REQUIREMENT: Rewrite all of the items below, putting "Recorded time" in place of "Observed time" wherever it occurs and leaving the rest untouched.

DATA EXCERPTS:
■ ■ ■ ■
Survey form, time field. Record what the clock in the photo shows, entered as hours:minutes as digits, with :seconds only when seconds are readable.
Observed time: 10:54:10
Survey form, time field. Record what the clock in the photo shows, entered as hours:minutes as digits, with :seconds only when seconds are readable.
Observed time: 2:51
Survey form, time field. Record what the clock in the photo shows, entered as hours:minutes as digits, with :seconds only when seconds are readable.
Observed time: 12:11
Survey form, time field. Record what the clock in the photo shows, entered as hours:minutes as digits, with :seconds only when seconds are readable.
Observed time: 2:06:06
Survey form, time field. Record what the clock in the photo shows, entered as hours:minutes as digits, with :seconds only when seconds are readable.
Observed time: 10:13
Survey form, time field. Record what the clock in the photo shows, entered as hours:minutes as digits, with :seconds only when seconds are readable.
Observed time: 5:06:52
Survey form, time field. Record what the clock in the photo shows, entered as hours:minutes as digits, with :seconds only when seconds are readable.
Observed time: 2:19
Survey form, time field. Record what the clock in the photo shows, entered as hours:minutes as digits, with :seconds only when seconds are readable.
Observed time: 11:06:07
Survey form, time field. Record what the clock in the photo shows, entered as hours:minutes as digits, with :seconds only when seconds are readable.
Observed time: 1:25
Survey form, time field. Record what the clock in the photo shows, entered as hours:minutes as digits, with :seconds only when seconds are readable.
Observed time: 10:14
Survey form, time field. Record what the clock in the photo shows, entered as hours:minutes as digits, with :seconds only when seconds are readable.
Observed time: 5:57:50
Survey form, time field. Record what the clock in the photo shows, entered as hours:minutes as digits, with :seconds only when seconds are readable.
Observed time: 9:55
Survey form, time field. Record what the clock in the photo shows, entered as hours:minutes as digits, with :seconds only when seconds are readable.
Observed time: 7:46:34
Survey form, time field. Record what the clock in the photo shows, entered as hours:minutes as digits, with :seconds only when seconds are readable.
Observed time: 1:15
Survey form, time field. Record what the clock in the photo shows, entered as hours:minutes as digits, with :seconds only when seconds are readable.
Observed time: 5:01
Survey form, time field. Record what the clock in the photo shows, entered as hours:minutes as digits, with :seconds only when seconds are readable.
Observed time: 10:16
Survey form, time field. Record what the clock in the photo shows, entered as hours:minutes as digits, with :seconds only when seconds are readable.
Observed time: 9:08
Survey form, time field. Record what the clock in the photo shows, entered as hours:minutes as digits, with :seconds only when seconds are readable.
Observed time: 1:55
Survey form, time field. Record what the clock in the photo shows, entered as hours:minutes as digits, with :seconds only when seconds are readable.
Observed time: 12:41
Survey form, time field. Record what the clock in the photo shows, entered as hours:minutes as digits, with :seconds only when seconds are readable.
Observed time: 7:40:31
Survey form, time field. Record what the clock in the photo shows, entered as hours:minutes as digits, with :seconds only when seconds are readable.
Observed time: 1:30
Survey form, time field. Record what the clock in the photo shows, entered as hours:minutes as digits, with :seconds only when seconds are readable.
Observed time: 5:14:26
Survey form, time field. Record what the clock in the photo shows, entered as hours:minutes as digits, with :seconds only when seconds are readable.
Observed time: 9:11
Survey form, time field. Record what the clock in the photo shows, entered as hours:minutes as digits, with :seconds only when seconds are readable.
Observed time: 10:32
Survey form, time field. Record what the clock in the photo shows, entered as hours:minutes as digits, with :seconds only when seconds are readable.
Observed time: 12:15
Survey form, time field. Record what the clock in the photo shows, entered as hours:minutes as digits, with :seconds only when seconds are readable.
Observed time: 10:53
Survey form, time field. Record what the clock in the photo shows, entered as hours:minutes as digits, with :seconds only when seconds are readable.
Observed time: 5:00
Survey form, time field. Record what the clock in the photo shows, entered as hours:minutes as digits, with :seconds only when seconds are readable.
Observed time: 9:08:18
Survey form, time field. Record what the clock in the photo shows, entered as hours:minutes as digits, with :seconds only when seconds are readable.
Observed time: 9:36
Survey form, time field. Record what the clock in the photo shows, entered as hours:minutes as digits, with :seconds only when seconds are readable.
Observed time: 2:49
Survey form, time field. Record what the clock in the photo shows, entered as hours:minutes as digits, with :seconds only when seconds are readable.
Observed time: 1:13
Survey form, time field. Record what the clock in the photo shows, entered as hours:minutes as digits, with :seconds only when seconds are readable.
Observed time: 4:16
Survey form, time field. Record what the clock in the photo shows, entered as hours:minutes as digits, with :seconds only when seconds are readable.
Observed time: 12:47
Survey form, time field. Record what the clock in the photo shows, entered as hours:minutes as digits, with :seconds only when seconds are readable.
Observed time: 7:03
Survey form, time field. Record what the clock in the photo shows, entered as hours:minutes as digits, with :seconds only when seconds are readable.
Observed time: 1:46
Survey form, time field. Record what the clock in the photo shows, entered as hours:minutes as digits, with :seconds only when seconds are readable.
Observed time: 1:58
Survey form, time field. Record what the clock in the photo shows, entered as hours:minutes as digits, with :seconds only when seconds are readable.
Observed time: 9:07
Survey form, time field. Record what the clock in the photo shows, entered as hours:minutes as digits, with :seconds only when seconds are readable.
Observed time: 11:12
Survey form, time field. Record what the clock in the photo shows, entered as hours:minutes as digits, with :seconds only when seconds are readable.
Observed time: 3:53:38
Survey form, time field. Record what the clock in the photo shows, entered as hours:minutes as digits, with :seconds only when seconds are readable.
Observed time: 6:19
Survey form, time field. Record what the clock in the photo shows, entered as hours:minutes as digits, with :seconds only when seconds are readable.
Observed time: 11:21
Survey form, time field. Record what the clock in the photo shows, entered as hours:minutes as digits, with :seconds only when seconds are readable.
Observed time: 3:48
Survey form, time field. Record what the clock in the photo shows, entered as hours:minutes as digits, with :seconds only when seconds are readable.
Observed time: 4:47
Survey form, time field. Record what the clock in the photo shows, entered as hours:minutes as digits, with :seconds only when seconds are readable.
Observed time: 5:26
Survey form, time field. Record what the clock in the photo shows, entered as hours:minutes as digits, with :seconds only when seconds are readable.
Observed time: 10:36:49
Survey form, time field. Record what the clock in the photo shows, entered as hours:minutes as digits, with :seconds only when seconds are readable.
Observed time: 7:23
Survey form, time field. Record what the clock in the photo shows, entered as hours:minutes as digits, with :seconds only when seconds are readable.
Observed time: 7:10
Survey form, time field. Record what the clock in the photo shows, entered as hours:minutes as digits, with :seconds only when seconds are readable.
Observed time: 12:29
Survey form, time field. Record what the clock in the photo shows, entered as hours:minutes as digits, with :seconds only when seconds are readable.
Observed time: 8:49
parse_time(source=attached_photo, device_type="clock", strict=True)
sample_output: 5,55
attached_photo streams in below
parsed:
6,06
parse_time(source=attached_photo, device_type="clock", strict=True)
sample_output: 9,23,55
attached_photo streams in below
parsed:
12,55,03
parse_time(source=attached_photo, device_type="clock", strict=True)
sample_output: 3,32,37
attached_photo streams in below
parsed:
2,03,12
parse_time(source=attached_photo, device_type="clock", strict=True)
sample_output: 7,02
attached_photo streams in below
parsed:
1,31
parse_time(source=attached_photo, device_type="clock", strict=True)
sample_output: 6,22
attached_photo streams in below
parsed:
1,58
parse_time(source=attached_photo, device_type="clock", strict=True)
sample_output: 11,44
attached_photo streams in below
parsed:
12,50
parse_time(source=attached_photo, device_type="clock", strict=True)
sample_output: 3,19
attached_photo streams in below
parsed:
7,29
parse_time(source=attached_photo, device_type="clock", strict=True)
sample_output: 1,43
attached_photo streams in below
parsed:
■ ■ ■ ■
WORKED ANSWER:
Survey form, time field. Record what the clock in the photo shows, entered as hours:minutes as digits, with :seconds only when seconds are readable.
Recorded time: 10:54:10
Survey form, time field. Record what the clock in the photo shows, entered as hours:minutes as digits, with :seconds only when seconds are readable.
Recorded time: 2:51
Survey form, time field. Record what the clock in the photo shows, entered as hours:minutes as digits, with :seconds only when seconds are readable.
Recorded time: 12:11
Survey form, time field. Record what the clock in the photo shows, entered as hours:minutes as digits, with :seconds only when seconds are readable.
Recorded time: 2:06:06
Survey form, time field. Record what the clock in the photo shows, entered as hours:minutes as digits, with :seconds only when seconds are readable.
Recorded time: 10:13
Survey form, time field. Record what the clock in the photo shows, entered as hours:minutes as digits, with :seconds only when seconds are readable.
Recorded time: 5:06:52
Survey form, time field. Record what the clock in the photo shows, entered as hours:minutes as digits, with :seconds only when seconds are readable.
Recorded time: 2:19
Survey form, time field. Record what the clock in the photo shows, entered as hours:minutes as digits, with :seconds only when seconds are readable.
Recorded time: 11:06:07
Survey form, time field. Record what the clock in the photo shows, entered as hours:minutes as digits, with :seconds only when seconds are readable.
Recorded time: 1:25
Survey form, time field. Record what the clock in the photo shows, entered as hours:minutes as digits, with :seconds only when seconds are readable.
Recorded time: 10:14
Survey form, time field. Record what the clock in the photo shows, entered as hours:minutes as digits, with :seconds only when seconds are readable.
Recorded time: 5:57:50
Survey form, time field. Record what the clock in the photo shows, entered as hours:minutes as digits, with :seconds only when seconds are readable.
Recorded time: 9:55
Survey form, time field. Record what the clock in the photo shows, entered as hours:minutes as digits, with :seconds only when seconds are readable.
Recorded time: 7:46:34
Survey form, time field. Record what the clock in the photo shows, entered as hours:minutes as digits, with :seconds only when seconds are readable.
Recorded time: 1:15
Survey form, time field. Record what the clock in the photo shows, entered as hours:minutes as digits, with :seconds only when seconds are readable.
Recorded time: 5:01
Survey form, time field. Record what the clock in the photo shows, entered as hours:minutes as digits, with :seconds only when seconds are readable.
Recorded time: 10:16
Survey form, time field. Record what the clock in the photo shows, entered as hours:minutes as digits, with :seconds only when seconds are readable.
Recorded time: 9:08
Survey form, time field. Record what the clock in the photo shows, entered as hours:minutes as digits, with :seconds only when seconds are readable.
Recorded time: 1:55
Survey form, time field. Record what the clock in the photo shows, entered as hours:minutes as digits, with :seconds only when seconds are readable.
Recorded time: 12:41
Survey form, time field. Record what the clock in the photo shows, entered as hours:minutes as digits, with :seconds only when seconds are readable.
Recorded time: 7:40:31
Survey form, time field. Record what the clock in the photo shows, entered as hours:minutes as digits, with :seconds only when seconds are readable.
Recorded time: 1:30
Survey form, time field. Record what the clock in the photo shows, entered as hours:minutes as digits, with :seconds only when seconds are readable.
Recorded time: 5:14:26
Survey form, time field. Record what the clock in the photo shows, entered as hours:minutes as digits, with :seconds only when seconds are readable.
Recorded time: 9:11
Survey form, time field. Record what the clock in the photo shows, entered as hours:minutes as digits, with :seconds only when seconds are readable.
Recorded time: 10:32
Survey form, time field. Record what the clock in the photo shows, entered as hours:minutes as digits, with :seconds only when seconds are readable.
Recorded time: 12:15
Survey form, time field. Record what the clock in the photo shows, entered as hours:minutes as digits, with :seconds only when seconds are readable.
Recorded time: 10:53
Survey form, time field. Record what the clock in the photo shows, entered as hours:minutes as digits, with :seconds only when seconds are readable.
Recorded time: 5:00
Survey form, time field. Record what the clock in the photo shows, entered as hours:minutes as digits, with :seconds only when seconds are readable.
Recorded time: 9:08:18
Survey form, time field. Record what the clock in the photo shows, entered as hours:minutes as digits, with :seconds only when seconds are readable.
Recorded time: 9:36
Survey form, time field. Record what the clock in the photo shows, entered as hours:minutes as digits, with :seconds only when seconds are readable.
Recorded time: 2:49
Survey form, time field. Record what the clock in the photo shows, entered as hours:minutes as digits, with :seconds only when seconds are readable.
Recorded time: 1:13
Survey form, time field. Record what the clock in the photo shows, entered as hours:minutes as digits, with :seconds only when seconds are readable.
Recorded time: 4:16
Survey form, time field. Record what the clock in the photo shows, entered as hours:minutes as digits, with :seconds only when seconds are readable.
Recorded time: 12:47
Survey form, time field. Record what the clock in the photo shows, entered as hours:minutes as digits, with :seconds only when seconds are readable.
Recorded time: 7:03
Survey form, time field. Record what the clock in the photo shows, entered as hours:minutes as digits, with :seconds only when seconds are readable.
Recorded time: 1:46
Survey form, time field. Record what the clock in the photo shows, entered as hours:minutes as digits, with :seconds only when seconds are readable.
Recorded time: 1:58
Survey form, time field. Record what the clock in the photo shows, entered as hours:minutes as digits, with :seconds only when seconds are readable.
Recorded time: 9:07
Survey form, time field. Record what the clock in the photo shows, entered as hours:minutes as digits, with :seconds only when seconds are readable.
Recorded time: 11:12
Survey form, time field. Record what the clock in the photo shows, entered as hours:minutes as digits, with :seconds only when seconds are readable.
Recorded time: 3:53:38
Survey form, time field. Record what the clock in the photo shows, entered as hours:minutes as digits, with :seconds only when seconds are readable.
Recorded time: 6:19
Survey form, time field. Record what the clock in the photo shows, entered as hours:minutes as digits, with :seconds only when seconds are readable.
Recorded time: 11:21
Survey form, time field. Record what the clock in the photo shows, entered as hours:minutes as digits, with :seconds only when seconds are readable.
Recorded time: 3:48
Survey form, time field. Record what the clock in the photo shows, entered as hours:minutes as digits, with :seconds only when seconds are readable.
Recorded time: 4:47
Survey form, time field. Record what the clock in the photo shows, entered as hours:minutes as digits, with :seconds only when seconds are readable.
Recorded time: 5:26
Survey form, time field. Record what the clock in the photo shows, entered as hours:minutes as digits, with :seconds only when seconds are readable.
Recorded time: 10:36:49
Survey form, time field. Record what the clock in the photo shows, entered as hours:minutes as digits, with :seconds only when seconds are readable.
Recorded time: 7:23
Survey form, time field. Record what the clock in the photo shows, entered as hours:minutes as digits, with :seconds only when seconds are readable.
Recorded time: 7:10
Survey form, time field. Record what the clock in the photo shows, entered as hours:minutes as digits, with :seconds only when seconds are readable.
Recorded time: 12:29
Survey form, time field. Record what the clock in the photo shows, entered as hours:minutes as digits, with :seconds only when seconds are readable.
Recorded time: 8:49
parse_time(source=attached_photo, device_type="clock", strict=True)
sample_output: 5,55
attached_photo streams in below
parsed:
6,06
parse_time(source=attached_photo, device_type="clock", strict=True)
sample_output: 9,23,55
attached_photo streams in below
parsed:
12,55,03
parse_time(source=attached_photo, device_type="clock", strict=True)
sample_output: 3,32,37
attached_photo streams in below
parsed:
2,03,12
parse_time(source=attached_photo, device_type="clock", strict=True)
sample_output: 7,02
attached_photo streams in below
parsed:
1,31
parse_time(source=attached_photo, device_type="clock", strict=True)
sample_output: 6,22
attached_photo streams in below
parsed:
1,58
parse_time(source=attached_photo, device_type="clock", strict=True)
sample_output: 11,44
attached_photo streams in below
parsed:
12,50
parse_time(source=attached_photo, device_type="clock", strict=True)
sample_output: 3,19
attached_photo streams in below
parsed:
7,29
parse_time(source=attached_photo, device_type="clock", strict=True)
sample_output: 1,43
attached_photo streams in below
parsed:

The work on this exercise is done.